Sunday, October 12, 2008

When did you start to feel the pinch?

About a year ago, I noticed the portion sizes of some of my staple goods were starting to shrink. It started with those delightful sweets at Starbucks getting cut in half - fine I don't need those empty calories anyways. My mother shared that the same thing happened to candy bars in the 1970s. Then I noticed portion sizes at resteraunts getting smaller. Fine - Americans need some help in the will power department as well. But then came the day that I noticed my tampons were now 24 to a box instead of the usual 36 despite being the same price! That's when I knew things were starting to get bad. My budget continues to get tighter as I pay more for my necessities. It makes everyone take another look at what they consider a necessity.

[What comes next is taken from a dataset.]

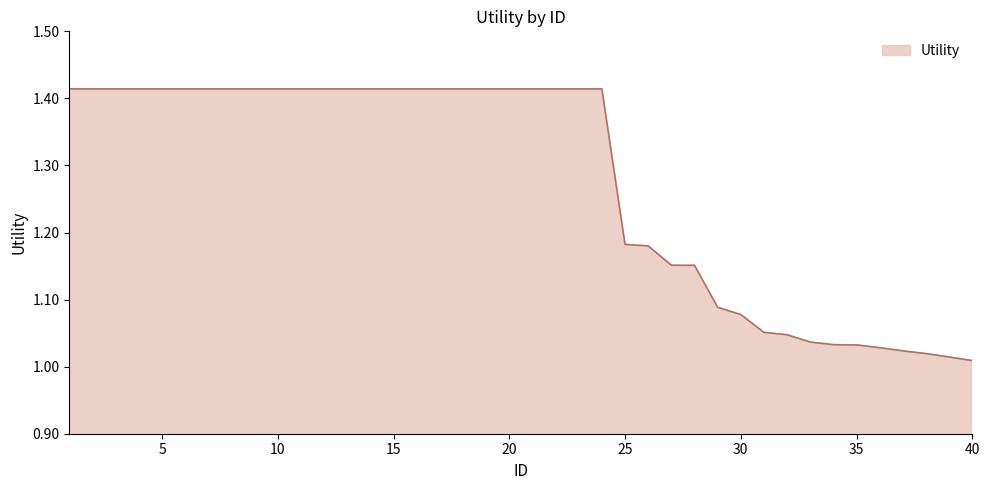

What is the difference between the maximum and minimum values?

0.4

Relatively speaking, if things get bad enough education can seem like a luxury. This week, I got an inevitable email from my graduate school about the state budget. I braced myself for a tuition increase.
On Thursday, Oct 9th, the Governor released budget information on reductions for the current budget year (FY 2009). [My university] will experience a 7% budget reduction, or $9.8 million. Units have submitted budget reduction plans and will be notified by the end of next week regarding the specific amount of their unit cuts. The Governor also announced a delay of the previously planned 2% salary increase for state employees until July 1, 2009. The current budget reduction cannot be addressed through an additional tuition increase this year or through any reductions in financial aid. At this level of budget reduction [my university] was not considering either action.

Apparently, things are bad, but at least not bad enough to raise tuition mid-school year. With property values flailing, state and local governments have to be feeling the pinch. Technically, this graduate degree is not a necessity, but to me it is. Thankfully, I already have school loans for this year. What about next year? I wonder how many people will have to cut the necessity of education due an increasingly tight budget, steep tuition, and an unsure credit market. What will happen to the student loan market?